In a guest article for Renewable Watch in November 2025, Shabir Badra, Vice-President, IT and Cybersecurity, Apraava Energy, noted that the key to unlocking AI’s full potential lies in building unified digital architectures. He emphasises the need to create “one operating platform for one business”, where field-level sensors, operational databases and enterprise decision-making systems are connected through a secure and integrated data pipeline. Furthermore, the creation of a national energy data exchange would enable the secure sharing of anonymised operational data among utilities and developers.
Cybersecurity risks
As renewables become increasingly digitalised, cybersecurity risks are emerging as a critical concern, making stronger OT security architecture and common standards necessary. AI-enabled monitoring systems, cloud-based analytics platforms and remote asset management tools all rely on continuous data connectivity, which can expand the potential attack surface for cyberthreats. At the RENEWSEC 2025 conference held in December 2025, experts highlighted that the integration of legacy control systems with modern cloud and edge computing services has significantly increased risk exposure across energy infrastructure. Most lack modern digital protection mechanisms such as next-generation firewalls or OT-specific intrusion detection systems. Strengthening cybersecurity frameworks will require OT-specific security tools and continuous monitoring systems designed specifically for critical energy infrastructure. Establishing common cybersecurity standards as well as a shift to zero-trust practices could also help in building system resilience.
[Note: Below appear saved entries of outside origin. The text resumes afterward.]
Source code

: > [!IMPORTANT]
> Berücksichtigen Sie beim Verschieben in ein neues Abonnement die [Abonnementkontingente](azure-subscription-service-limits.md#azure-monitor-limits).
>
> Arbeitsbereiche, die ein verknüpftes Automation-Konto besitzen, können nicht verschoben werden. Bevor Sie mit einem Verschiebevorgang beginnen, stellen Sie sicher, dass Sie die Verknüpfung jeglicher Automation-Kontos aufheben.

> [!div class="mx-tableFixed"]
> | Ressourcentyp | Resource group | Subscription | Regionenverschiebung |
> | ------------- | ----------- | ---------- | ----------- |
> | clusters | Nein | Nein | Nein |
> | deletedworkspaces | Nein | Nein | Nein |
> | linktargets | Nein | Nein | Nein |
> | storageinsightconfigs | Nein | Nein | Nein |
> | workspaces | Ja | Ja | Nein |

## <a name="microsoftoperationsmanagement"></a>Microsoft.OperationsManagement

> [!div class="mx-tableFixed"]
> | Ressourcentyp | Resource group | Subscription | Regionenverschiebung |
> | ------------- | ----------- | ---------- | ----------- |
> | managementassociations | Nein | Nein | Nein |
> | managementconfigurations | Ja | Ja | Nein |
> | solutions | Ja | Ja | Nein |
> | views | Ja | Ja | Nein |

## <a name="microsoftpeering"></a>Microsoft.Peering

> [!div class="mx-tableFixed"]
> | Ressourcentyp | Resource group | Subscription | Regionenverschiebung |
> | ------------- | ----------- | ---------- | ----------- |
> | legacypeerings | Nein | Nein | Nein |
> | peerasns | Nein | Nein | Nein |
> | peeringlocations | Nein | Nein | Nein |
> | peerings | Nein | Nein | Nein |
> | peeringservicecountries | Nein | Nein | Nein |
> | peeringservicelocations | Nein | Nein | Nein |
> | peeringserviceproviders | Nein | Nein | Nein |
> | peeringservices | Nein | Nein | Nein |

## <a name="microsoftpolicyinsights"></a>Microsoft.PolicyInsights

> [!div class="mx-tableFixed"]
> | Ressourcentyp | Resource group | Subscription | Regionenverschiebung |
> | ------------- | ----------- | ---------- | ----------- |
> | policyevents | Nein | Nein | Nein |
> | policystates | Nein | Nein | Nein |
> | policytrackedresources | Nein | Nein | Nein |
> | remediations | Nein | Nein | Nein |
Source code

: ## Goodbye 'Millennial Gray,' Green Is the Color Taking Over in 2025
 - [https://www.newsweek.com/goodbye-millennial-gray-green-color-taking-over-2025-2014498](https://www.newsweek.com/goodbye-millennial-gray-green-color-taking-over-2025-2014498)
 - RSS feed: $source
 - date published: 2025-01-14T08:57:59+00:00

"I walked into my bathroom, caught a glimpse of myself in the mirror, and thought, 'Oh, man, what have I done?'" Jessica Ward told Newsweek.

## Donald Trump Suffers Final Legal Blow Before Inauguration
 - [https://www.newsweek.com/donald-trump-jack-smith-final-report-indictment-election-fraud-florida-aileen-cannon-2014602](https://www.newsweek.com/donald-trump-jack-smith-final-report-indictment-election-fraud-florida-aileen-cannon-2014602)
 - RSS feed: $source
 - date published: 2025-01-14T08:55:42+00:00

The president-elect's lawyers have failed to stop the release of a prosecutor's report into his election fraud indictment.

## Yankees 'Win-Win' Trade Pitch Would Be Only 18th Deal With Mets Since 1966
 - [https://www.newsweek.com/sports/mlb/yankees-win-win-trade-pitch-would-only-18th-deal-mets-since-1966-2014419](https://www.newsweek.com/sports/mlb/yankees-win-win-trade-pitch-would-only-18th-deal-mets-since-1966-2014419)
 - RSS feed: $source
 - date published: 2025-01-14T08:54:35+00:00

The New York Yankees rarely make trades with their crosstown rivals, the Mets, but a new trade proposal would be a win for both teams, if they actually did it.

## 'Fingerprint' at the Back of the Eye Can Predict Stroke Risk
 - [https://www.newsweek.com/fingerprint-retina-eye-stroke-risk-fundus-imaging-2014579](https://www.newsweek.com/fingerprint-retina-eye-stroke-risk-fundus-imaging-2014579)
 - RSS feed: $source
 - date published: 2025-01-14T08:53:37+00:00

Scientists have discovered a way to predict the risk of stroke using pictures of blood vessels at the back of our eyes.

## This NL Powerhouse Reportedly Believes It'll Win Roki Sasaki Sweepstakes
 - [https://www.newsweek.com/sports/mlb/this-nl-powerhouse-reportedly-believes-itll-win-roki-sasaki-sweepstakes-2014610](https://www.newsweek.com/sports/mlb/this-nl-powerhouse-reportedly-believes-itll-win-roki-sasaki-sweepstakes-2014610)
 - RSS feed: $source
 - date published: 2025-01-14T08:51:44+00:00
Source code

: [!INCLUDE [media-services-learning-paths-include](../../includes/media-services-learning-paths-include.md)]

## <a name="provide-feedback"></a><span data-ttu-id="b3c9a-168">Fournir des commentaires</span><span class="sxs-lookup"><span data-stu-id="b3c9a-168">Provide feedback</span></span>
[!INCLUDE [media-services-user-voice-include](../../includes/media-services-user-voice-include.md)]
Skill shortages and limited accessibility remain
There is a shortage of skilled personnel capable of managing and interpreting AI-driven tools. Although AI promises to automate several operational tasks in the long term, the transition phase requires engineers and technicians who understand both renewable energy systems and advanced data analytics. Such interdisciplinary expertise remains limited, especially in the renewable sector. Limited access to specialised AI tools can also discourage smaller developers from adopting advanced digital technologies.
Addressing these challenges will require coordinated policy support. Governments, by establishing common digital infrastructure standards, can encourage developers to adopt interoperable protocols for data capture, communication and cybersecurity. Financial incentives such as tax benefits, innovation grants and pilot funding could also support companies experimenting with AI applications. Furthermore, dedicated training programmes that combine renewable energy engineering with AI and data analytics will be essential to build the specialised talent needed for long-term digital transformation.
AI to lead the way for renewables
In the long term, AI is likely to become a core component of the renewable energy sector, which has already demonstrated its ability to scale rapidly. At its core, the sector is inherently data-rich and algorithms will increasingly define how it operates provided that it is supported by robust digital infrastructure and effective policy frameworks. However, the real test will be ensuring that the intelligence running these systems remains secure, accessible and guided by human decision-making.